++++ AVAILABLE DATA ++++

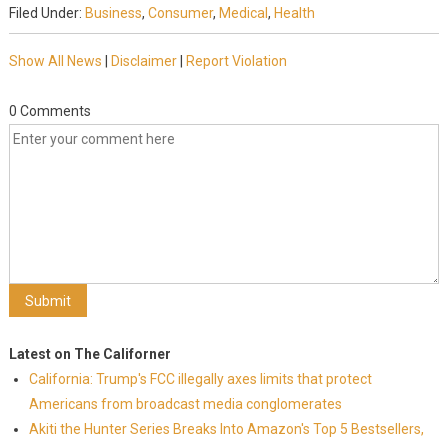
Filed Under:
Business
,
Consumer
,
Medical
,
Health
Show All News
|
Disclaimer
|
Report Violation
0 Comments
Latest on The Californer
California: Trump's FCC illegally axes limits that protect
Americans from broadcast media conglomerates
Akiti the Hunter Series Breaks Into Amazon's Top 5 Bestsellers,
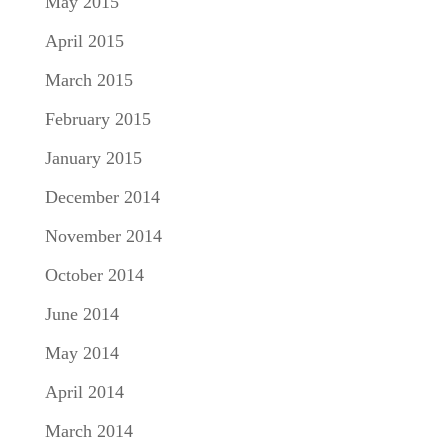
May 2015
April 2015
March 2015
February 2015
January 2015
December 2014
November 2014
October 2014
June 2014
May 2014
April 2014
March 2014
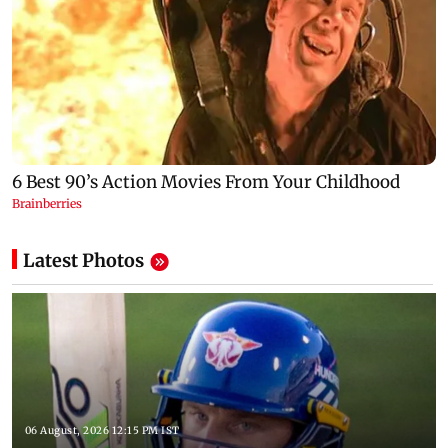
Latest Photos
06 August, 2026 12:15 PM IST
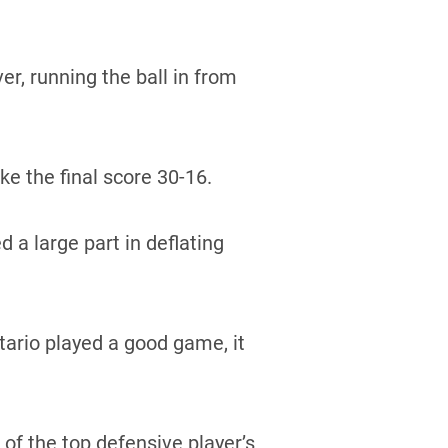
r, running the ball in from
e the final score 30-16.
a large part in deflating
ario played a good game, it
of the top defensive player’s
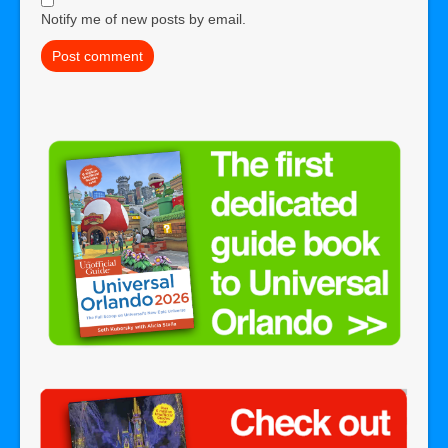
Notify me of new posts by email.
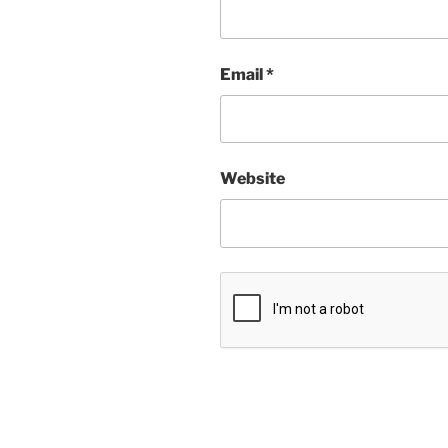
Email
*
Website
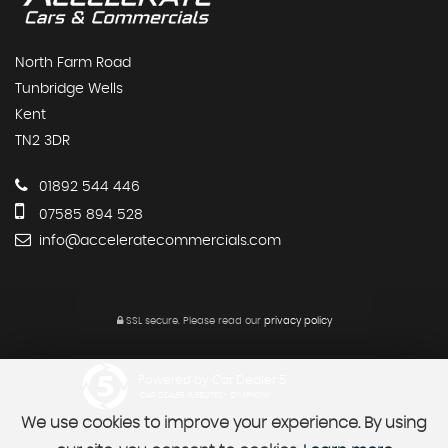
North Farm Road
Tunbridge Wells
Kent
TN2 3DR
01892 544 446
07585 894 528
info@acceleratecommercials.com
SSL secure.
Please read our
privacy policy
Powered by Car Dealer 5
CAR DEALER WEBSITES - SYMPHONY
We use cookies to improve your experience. By using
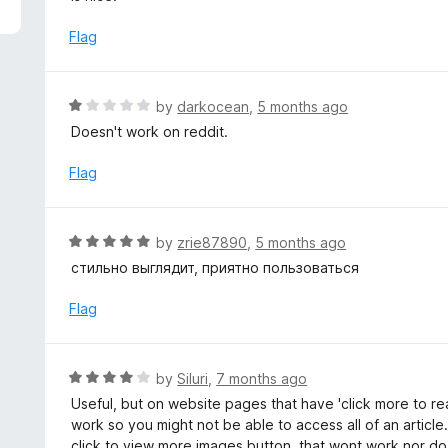
5
e
d
Flag
3
o
u
R
by
darkocean
,
5 months ago
t
a
Doesn't work on reddit.
o
t
f
e
Flag
5
d
1
o
R
by
zrie87890
,
5 months ago
u
a
стильно выглядит, приятно пользоваться
t
t
o
e
Flag
f
d
5
5
o
R
by
Siluri
,
7 months ago
u
a
Useful, but on website pages that have 'click more to re
t
t
work so you might not be able to access all of an article
o
e
click to view more images button, that wont work nor do 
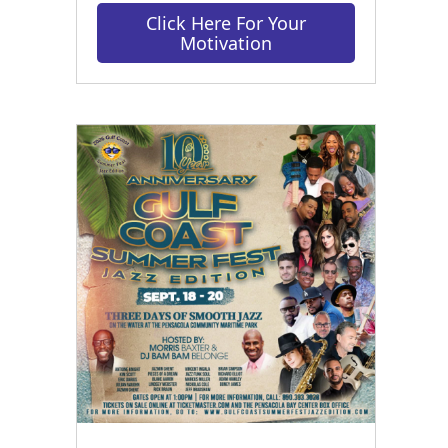
Click Here For Your
Motivation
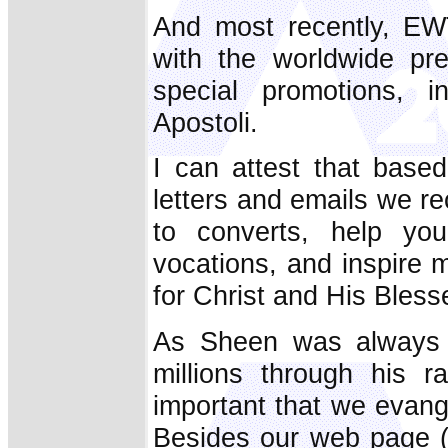
And most recently, EW
with the worldwide pr
special promotions, i
Apostoli.
I can attest that base
letters and emails we r
to converts, help y
vocations, and inspire 
for Christ and His Bless
As Sheen was always a
millions through his r
important that we evan
Besides our web page 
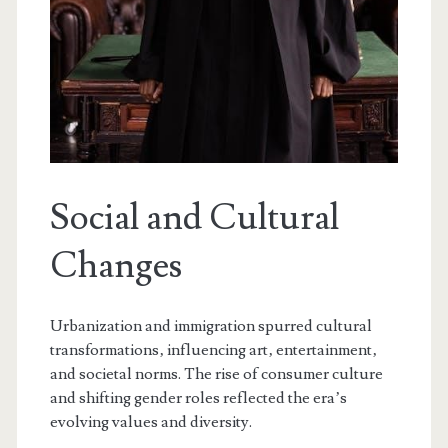
Social and Cultural
Changes
Urbanization and immigration spurred cultural
transformations‚ influencing art‚ entertainment‚
and societal norms. The rise of consumer culture
and shifting gender roles reflected the era’s
evolving values and diversity.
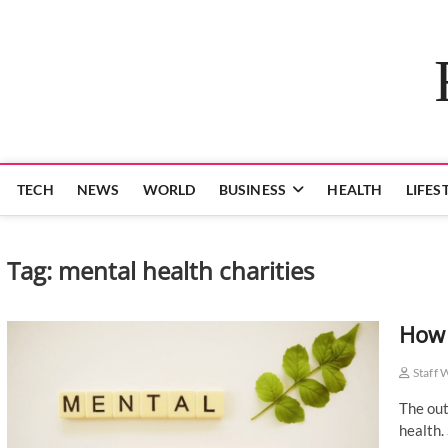
Skip
to
content
TECH
NEWS
WORLD
BUSINESS
HEALTH
LIFES
Tag:
mental health charities
How 
Staff 
The out
health.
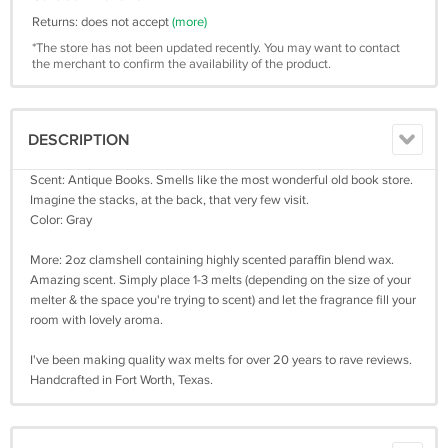
Returns: does not accept
(more)
*The store has not been updated recently. You may want to contact
the merchant to confirm the availability of the product.
DESCRIPTION
Scent: Antique Books. Smells like the most wonderful old book store.
Imagine the stacks, at the back, that very few visit.
Color: Gray
More: 2oz clamshell containing highly scented paraffin blend wax.
Amazing scent. Simply place 1-3 melts (depending on the size of your
melter & the space you're trying to scent) and let the fragrance fill your
room with lovely aroma.
I've been making quality wax melts for over 20 years to rave reviews.
Handcrafted in Fort Worth, Texas.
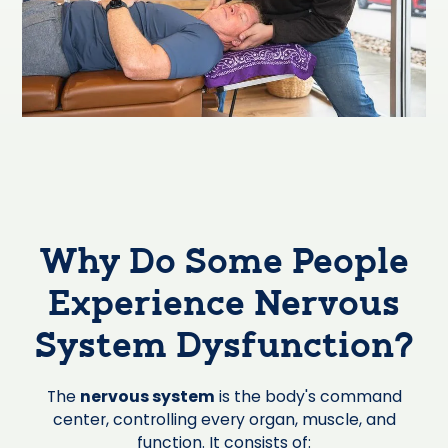
Why Do Some People
Experience Nervous
System Dysfunction?
The
nervous system
is the body's command
center, controlling every organ, muscle, and
function. It consists of:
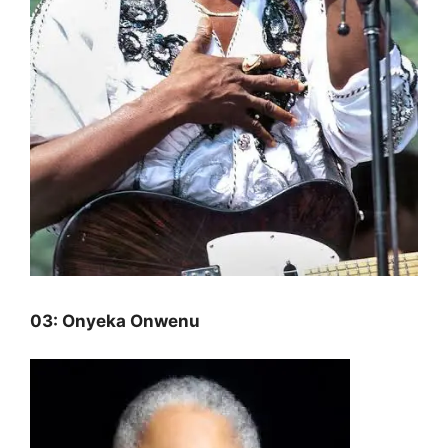
03: Onyeka Onwenu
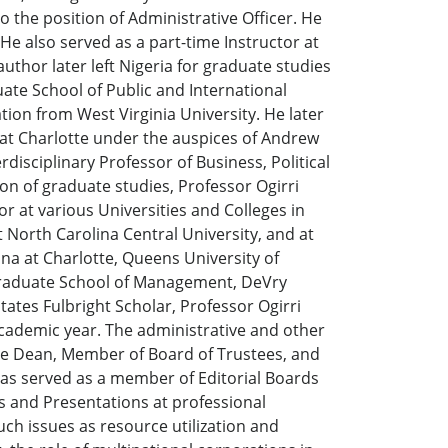
o the position of Administrative Officer. He
e also served as a part-time Instructor at
uthor later left Nigeria for graduate studies
ate School of Public and International
tion from West Virginia University. He later
 at Charlotte under the auspices of Andrew
disciplinary Professor of Business, Political
on of graduate studies, Professor Ogirri
or at various Universities and Colleges in
 North Carolina Central University, and at
ina at Charlotte, Queens University of
r Graduate School of Management, DeVry
States Fulbright Scholar, Professor Ogirri
 academic year. The administrative and other
ate Dean, Member of Board of Trustees, and
has served as a member of Editorial Boards
s and Presentations at professional
uch issues as resource utilization and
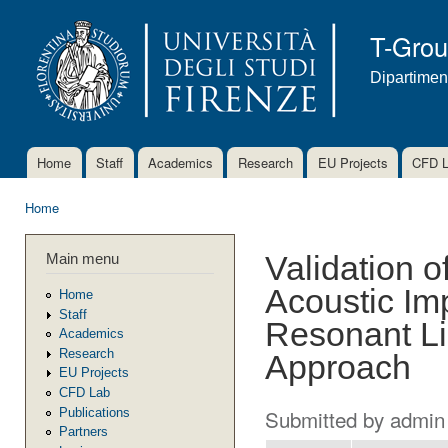
Ski
mai
T-Gro
con
Dipartimen
Home
Staff
Academics
Research
EU Projects
CFD 
Main menu
Home
You are here
Main menu
Validation o
Acoustic Im
Home
Staff
Resonant Li
Academics
Research
Approach
EU Projects
CFD Lab
Submitted by
admin
Publications
Partners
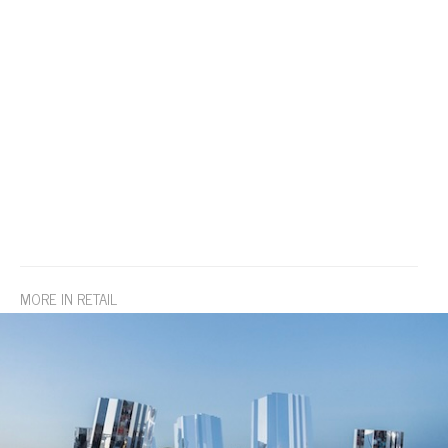
MORE IN RETAIL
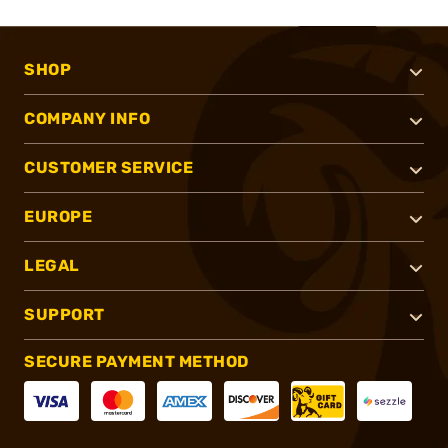
SHOP
COMPANY INFO
CUSTOMER SERVICE
EUROPE
LEGAL
SUPPORT
SECURE PAYMENT METHOD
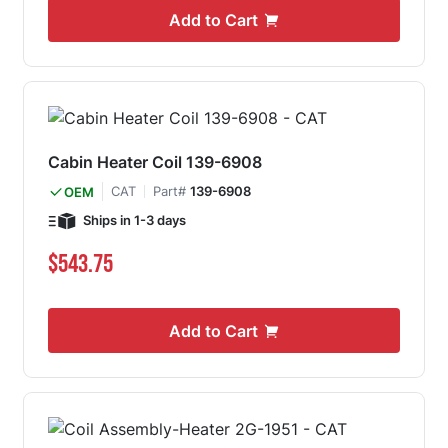
Add to Cart
Cabin Heater Coil 139-6908
CAT
Part#
139-6908
OEM
Ships in 1-3 days
$543.75
Add to Cart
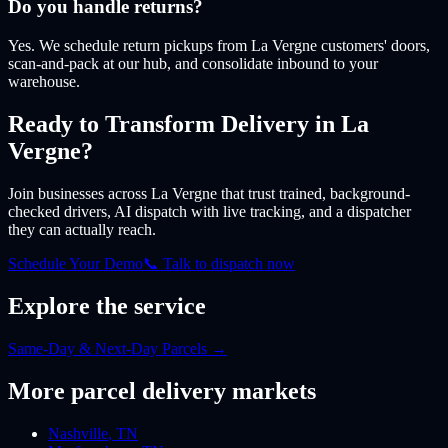
Do you handle returns?
Yes. We schedule return pickups from La Vergne customers' doors,
scan-and-pack at our hub, and consolidate inbound to your
warehouse.
Ready to Transform Delivery
in La
Vergne
?
Join businesses
across La Vergne
that trust trained, background-
checked drivers, AI dispatch with live tracking, and a dispatcher
they can actually reach.
Schedule Your Demo
📞 Talk to dispatch now
Explore the service
Same-Day & Next-Day Parcels
→
More
parcel
delivery markets
Nashville
,
TN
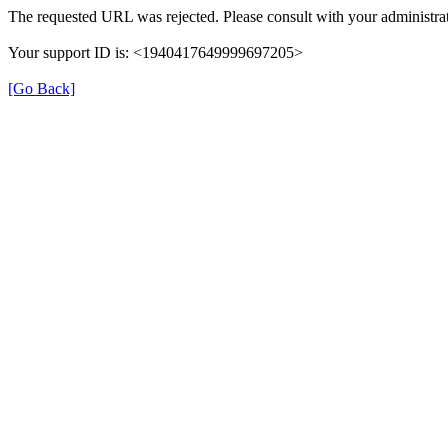
The requested URL was rejected. Please consult with your administrat
Your support ID is: <1940417649999697205>
[Go Back]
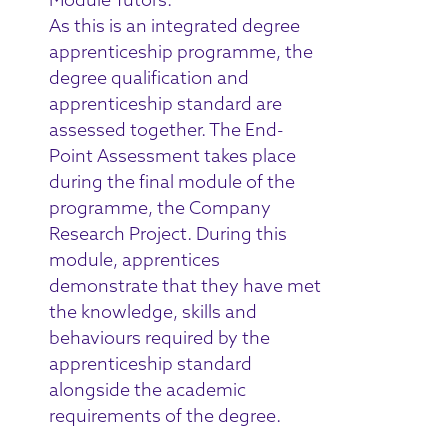
As this is an integrated degree
apprenticeship programme, the
degree qualification and
apprenticeship standard are
assessed together. The End-
Point Assessment takes place
during the final module of the
programme, the Company
Research Project. During this
module, apprentices
demonstrate that they have met
the knowledge, skills and
behaviours required by the
apprenticeship standard
alongside the academic
requirements of the degree.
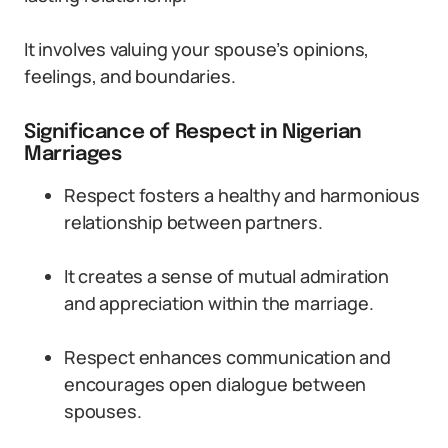
It involves valuing your spouse’s opinions,
feelings, and boundaries.
Significance of Respect in Nigerian
Marriages
Respect fosters a healthy and harmonious
relationship between partners.
It creates a sense of mutual admiration
and appreciation within the marriage.
Respect enhances communication and
encourages open dialogue between
spouses.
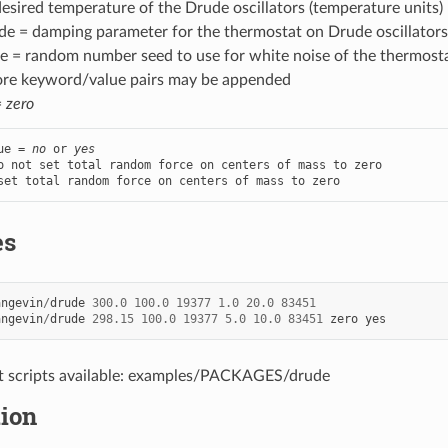
esired temperature of the Drude oscillators (temperature units)
e = damping parameter for the thermostat on Drude oscillators 
 = random number seed to use for white noise of the thermostat 
ore keyword/value pairs may be appended
=
zero
ue = 
no
 or 
yes
o not set total random force on centers of mass to zero

set total random force on centers of mass to zero
es
angevin
/
drude
300.0
100.0
19377
1.0
20.0
83451
angevin
/
drude
298.15
100.0
19377
5.0
10.0
83451
zero
yes
t scripts available: examples/PACKAGES/drude
tion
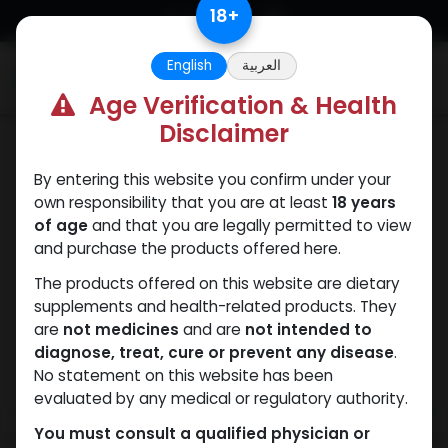
Skip to Content
18
+
English
العربية
0
Age Verification & Health
Disclaimer
Dianabol
By entering this website you confirm under your
own responsibility that you are at least
18 years
of age
and that you are legally permitted to view
and purchase the products offered here.
The products offered on this website are dietary
supplements and health-related products. They
are
not medicines
and are
not intended to
diagnose, treat, cure or prevent any disease
.
No statement on this website has been
evaluated by any medical or regulatory authority.
You must consult a qualified physician or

++++

WORK TO COMPLETE — Among the records above, how many lines carry the string "apprenticeship"? Reply with the number alone.

ANSWER SPACE — 3